Department of Circulation and Medical Imaging, Norwegian University of Science and Technology, Trondheim, Norway.
NMR Biomed. 2010 May;23(4):424-31. doi: 10.1002/nbm.1478. Epub 2010 Jan 25.
Absolute quantitative measures of breast cancer tissue metabolites can increase our understanding of biological processes. Electronic REference To access In vivo Concentrations (ERETIC) was applied to high resolution magic angle spinning MR spectroscopy (HR MAS MRS) to quantify metabolites in intact breast cancer samples. The ERETIC signal was calibrated using solutions of creatine and TSP. The largest relative errors of the ERETIC method were 8.4%, compared to 4.4% for the HR MAS MRS method using TSP as a standard. The same MR experimental procedure was applied to intact tissue samples from breast cancer patients with clinically defined good (n = 13) and poor (n = 16) prognosis. All samples were examined by histopathology for relative content of different tissue types and proliferation index (MIB-1) after MR analysis. The resulting spectra were analyzed by quantification of tissue metabolites (β-glucose, lactate, glycine, myo-inositol, taurine, glycerophosphocholine, phosphocholine, choline and creatine), by peak area ratios and by principal component analysis. We found a trend toward lower concentrations of glycine in patients with good prognosis (1.1 µmol/g) compared to patients with poor prognosis (1.9 µmol/g, p = 0.067). Tissue metabolite concentrations (except for β-glucose) were also found to correlate to the fraction of tumor, connective, fat or glandular tissue by Pearson correlation analysis. Tissue concentrations of β-glucose correlated to proliferation index (MIB-1) with a negative correlation factor (-0.45, p = 0.015), consistent with increased energy demand in proliferating tumor cells. By analyzing several metabolites simultaneously, either in ratios or by metabolic profiles analyzed by PCA, we found that tissue metabolites correlate to patients' prognoses and health status five years after surgery. This study shows that the diagnostic and prognostic potential in MR metabolite analysis of breast cancer tissue is greater when combining multiple metabolites (MR Metabolomics).

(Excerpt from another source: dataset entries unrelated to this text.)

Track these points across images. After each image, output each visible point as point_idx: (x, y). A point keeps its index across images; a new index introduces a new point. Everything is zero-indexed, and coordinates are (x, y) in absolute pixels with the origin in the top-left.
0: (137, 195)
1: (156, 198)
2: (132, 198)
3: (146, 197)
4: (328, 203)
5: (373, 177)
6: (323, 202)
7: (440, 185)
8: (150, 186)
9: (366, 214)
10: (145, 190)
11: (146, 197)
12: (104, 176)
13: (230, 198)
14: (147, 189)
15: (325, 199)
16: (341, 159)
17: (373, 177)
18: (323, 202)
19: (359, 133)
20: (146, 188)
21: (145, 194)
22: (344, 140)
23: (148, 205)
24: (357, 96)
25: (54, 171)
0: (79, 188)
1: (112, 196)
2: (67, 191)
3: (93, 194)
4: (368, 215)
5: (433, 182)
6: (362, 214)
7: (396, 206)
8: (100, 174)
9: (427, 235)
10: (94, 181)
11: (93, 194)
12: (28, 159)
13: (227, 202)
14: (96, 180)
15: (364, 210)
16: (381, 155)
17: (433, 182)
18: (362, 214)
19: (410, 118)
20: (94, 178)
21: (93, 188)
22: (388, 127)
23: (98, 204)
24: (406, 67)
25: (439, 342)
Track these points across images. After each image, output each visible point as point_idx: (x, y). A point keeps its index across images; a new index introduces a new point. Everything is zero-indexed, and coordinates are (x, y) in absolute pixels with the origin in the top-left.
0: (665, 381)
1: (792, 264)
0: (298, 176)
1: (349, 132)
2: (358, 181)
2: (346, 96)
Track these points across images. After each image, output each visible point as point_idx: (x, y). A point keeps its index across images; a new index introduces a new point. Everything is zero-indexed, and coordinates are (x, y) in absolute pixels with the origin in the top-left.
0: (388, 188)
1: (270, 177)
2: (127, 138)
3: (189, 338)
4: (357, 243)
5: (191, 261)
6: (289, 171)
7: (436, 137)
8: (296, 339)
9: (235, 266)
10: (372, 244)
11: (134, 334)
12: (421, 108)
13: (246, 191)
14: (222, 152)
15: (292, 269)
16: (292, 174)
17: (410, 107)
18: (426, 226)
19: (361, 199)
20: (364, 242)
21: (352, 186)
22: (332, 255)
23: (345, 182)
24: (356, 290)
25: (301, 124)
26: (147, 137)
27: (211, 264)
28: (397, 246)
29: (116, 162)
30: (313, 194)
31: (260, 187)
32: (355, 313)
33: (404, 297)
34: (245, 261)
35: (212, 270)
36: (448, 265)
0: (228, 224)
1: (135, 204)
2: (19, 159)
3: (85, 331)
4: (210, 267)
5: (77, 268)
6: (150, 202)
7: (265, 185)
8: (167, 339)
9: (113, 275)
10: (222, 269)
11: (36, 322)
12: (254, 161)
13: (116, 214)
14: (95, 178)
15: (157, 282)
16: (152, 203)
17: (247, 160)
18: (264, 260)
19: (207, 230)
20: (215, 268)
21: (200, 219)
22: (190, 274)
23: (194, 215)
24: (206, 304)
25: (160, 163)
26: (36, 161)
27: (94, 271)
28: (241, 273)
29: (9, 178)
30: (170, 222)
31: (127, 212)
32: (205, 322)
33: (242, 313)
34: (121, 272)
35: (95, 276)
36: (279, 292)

绝对定量测量乳腺癌组织代谢物可以增加我们对生物学过程的理解。电子参考物活体浓度(ERETIC)被应用于高分辨率魔角旋转磁共振波谱(HR MAS MRS),以定量分析完整乳腺癌样本中的代谢物。通过使用肌酸和 TSP 溶液对 ERETIC 信号进行校准。与使用 TSP 作为标准的 HR MAS MRS 方法相比,ERETIC 方法的最大相对误差为 8.4%,而相对误差为 4.4%。相同的磁共振实验程序应用于来自临床定义良好(n = 13)和不良(n = 16)预后的乳腺癌患者的完整组织样本。所有样本在磁共振分析后均通过组织学检查评估不同组织类型的相对含量和增殖指数(MIB-1)。对所得光谱进行分析,通过定量分析组织代谢物(β-葡萄糖、乳酸、甘氨酸、肌醇、牛磺酸、甘油磷酸胆碱、磷酸胆碱、胆碱和肌酸)、峰面积比和主成分分析进行分析。我们发现,与预后不良的患者(1.9μmol/g)相比,预后良好的患者(1.1μmol/g)中甘氨酸的浓度呈下降趋势(p = 0.067)。通过皮尔逊相关分析,还发现组织代谢物浓度(除β-葡萄糖外)与肿瘤、结缔组织、脂肪或腺组织的比例也相关。β-葡萄糖的组织浓度与增殖指数(MIB-1)呈负相关(-0.45,p = 0.015),这与增殖肿瘤细胞中能量需求的增加一致。通过同时分析几种代谢物,无论是通过比值还是通过 PCA 分析的代谢谱,我们发现组织代谢物与患者手术后五年的预后和健康状况相关。这项研究表明,在分析乳腺癌组织的磁共振代谢物时,结合多种代谢物(磁共振代谢组学)可以提高诊断和预后的潜力。